Non era vero; ma non lo vedevano da un giorno e una notte:
qualcuno diceva che fosse a Torino. La Varetti lo seppe una mattina da sua
madre, che la venne a trovare tutta piangente, in uno stato d'agitazione
febbrile, con un viso che pareva l'immagine dello spavento.
«Ah! signora maestra» esclamò, entrando, nella camera «dove sarà il mio
figliuolo che non si vede più! Cosa gli sarà accaduto! Come posso io durar
questa vita, Dio di misericordia, quel figliuolo che pareva già rinsavito!» E
si mise le mani nei capelli, dicendo che le pareva che diventasse matto, che
non c'era più modo di averne bene, che l'aveva minacciata con un martello. «Mi
dica un po', signora maestra» le domandò con voce affannosa «son nati dei guai
coi compagni della scuola, non è vero? Cos'è successo? Cos'hanno con lui?»
La povera donna veniva la sera di nascosto, all'ora dell'uscita degli
alunni, ad appostarsi dietro gli alberi del viale, e varie volte, dai gruppi
che passavano, aveva sentito delle minacce, dei propositi di vendetta contro il
suo figliolo. La maestra, per compassione, credette di doverle dire che non
sapeva nulla, e cercò di rassicurarla; ma non trovava le parole, essendo
distratta da una certa espressione che vedea negli occhi della donna,
supplichevole e scrutatrice insieme, che non le aveva mai visto.
Questa ricominciò ad esclamare: «Ah! signorina, il cuore mi dice che deve seguir
qualche disgrazia! Signore Iddio, se me lo avessi a veder portare una notte con
una coltellata, mi fa sangue l'anima, mi va via la ragione a pensarci!».

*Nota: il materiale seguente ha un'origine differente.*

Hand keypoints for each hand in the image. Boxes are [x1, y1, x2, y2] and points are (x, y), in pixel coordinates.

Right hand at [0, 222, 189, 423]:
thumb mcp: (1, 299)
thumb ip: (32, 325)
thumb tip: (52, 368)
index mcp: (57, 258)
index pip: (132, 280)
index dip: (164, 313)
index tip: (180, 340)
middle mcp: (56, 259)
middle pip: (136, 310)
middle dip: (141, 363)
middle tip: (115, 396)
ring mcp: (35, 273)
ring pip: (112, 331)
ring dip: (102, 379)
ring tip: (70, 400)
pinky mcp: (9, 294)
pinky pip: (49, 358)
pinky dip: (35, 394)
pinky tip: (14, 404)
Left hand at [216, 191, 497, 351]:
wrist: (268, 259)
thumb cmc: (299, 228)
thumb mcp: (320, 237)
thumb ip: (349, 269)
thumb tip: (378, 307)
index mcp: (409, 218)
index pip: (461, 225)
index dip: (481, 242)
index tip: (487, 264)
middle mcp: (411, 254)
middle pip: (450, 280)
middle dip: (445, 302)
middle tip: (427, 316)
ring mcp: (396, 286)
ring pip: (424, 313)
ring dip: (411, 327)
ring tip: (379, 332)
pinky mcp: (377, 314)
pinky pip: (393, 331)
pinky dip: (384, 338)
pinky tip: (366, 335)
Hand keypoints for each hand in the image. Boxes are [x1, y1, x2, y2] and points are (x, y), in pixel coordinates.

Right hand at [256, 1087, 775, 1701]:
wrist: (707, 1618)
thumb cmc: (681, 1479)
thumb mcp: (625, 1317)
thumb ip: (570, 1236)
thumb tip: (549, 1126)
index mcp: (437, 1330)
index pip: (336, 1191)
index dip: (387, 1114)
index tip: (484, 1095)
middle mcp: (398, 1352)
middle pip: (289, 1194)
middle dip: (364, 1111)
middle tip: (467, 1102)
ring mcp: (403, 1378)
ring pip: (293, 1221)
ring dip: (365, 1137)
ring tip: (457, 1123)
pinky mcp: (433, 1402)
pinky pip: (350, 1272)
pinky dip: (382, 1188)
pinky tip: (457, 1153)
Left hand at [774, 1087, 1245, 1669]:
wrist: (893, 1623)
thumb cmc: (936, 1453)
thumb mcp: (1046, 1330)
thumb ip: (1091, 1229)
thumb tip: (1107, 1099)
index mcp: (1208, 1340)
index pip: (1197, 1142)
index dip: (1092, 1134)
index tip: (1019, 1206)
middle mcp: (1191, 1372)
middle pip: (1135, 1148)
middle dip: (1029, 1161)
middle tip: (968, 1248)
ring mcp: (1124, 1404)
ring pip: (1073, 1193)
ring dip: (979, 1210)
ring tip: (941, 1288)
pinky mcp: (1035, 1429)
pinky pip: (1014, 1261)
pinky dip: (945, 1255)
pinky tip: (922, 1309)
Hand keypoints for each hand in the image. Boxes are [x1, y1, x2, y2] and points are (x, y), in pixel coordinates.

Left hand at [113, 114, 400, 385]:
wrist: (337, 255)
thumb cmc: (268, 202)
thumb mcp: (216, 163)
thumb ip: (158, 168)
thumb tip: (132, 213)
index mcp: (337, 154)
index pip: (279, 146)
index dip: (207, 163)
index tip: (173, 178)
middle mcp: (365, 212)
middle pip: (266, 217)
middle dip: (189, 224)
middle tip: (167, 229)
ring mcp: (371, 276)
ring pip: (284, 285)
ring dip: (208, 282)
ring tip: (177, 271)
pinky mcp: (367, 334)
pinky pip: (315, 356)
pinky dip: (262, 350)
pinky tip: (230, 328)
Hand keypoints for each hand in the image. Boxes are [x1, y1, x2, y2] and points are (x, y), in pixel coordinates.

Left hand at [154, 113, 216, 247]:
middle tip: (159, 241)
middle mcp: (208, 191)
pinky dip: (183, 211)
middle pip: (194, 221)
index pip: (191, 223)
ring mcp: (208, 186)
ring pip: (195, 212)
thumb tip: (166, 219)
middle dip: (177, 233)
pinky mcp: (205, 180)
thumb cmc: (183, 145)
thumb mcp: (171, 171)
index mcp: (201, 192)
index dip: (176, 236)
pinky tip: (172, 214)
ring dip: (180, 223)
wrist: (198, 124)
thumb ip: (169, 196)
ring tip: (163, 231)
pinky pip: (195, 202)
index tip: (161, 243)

E nello schianto di dolore che risentì a quel pensiero trovò il coraggio
d'aprir tutto l'animo suo.
«L'avevo bene avuto io il sospetto» disse a bassa voce, prendendo una mano
alla maestra, senza osare di guardarla in viso «l'avevo ben pensato io che
tutto fosse per motivo d'una simpatia; non m'ero ingannata…»
E tutt'a un tratto, giungendo le mani, con un accento d'ardente
supplicazione: «Oh signorina» mormorò, fissandola negli occhi «se lei volesse
far la carità di dirgli qualche buona parola, una sola buona parola…».
Ma s'interruppe, come interdetta, a uno sguardo di lei.
«Che discorsi son questi?» le domandò la ragazza, arrossendo. «Che parte è
quella che fate?»
La donna diede in uno scoppio di pianto.
«Ah! è vero» disse poi «mi perdoni, signorina… perdoni a una povera mamma
che non sa più quello che si dica!» e le prese e le baciò le mani con uno slancio
di affetto così umile e così doloroso, che la maestra, improvvisamente
commossa, svincolò la destra e glie la mise in atto di carezza pietosa sul capo
bianco, da cui era caduto il fazzoletto, dicendole: «Fatevi animo, povera
donna, fatevi animo; vedrete che non seguirà nulla… E poi… io vedrò… gli dirò
qualche cosa…».
«Dio la benedica!» rispose la vecchia rialzando il viso «Dio la benedica!
Anche una sola parola… alle volte… che non faccia morir di disperazione sua
madre, che ha già penato tanto, che non si metta a nessun brutto rischio, per
compassione dei miei ultimi giorni, che salvi l'anima sua!»
Ma nell'andarsene fu ripresa dal suo terribile presentimento. «Ho paura che
me lo ammazzino!» esclamò, rimettendosi a piangere. «Mi dice il cuore che ha da
finir male, ho paura che me lo ammazzino! Che Dio ci tenga le sue sante mani
sul capo!»
Ed era già sull'uscio, quando tornò indietro con impeto a baciar la mano
alla ragazza. Poi se n'andò, con le mani sul viso.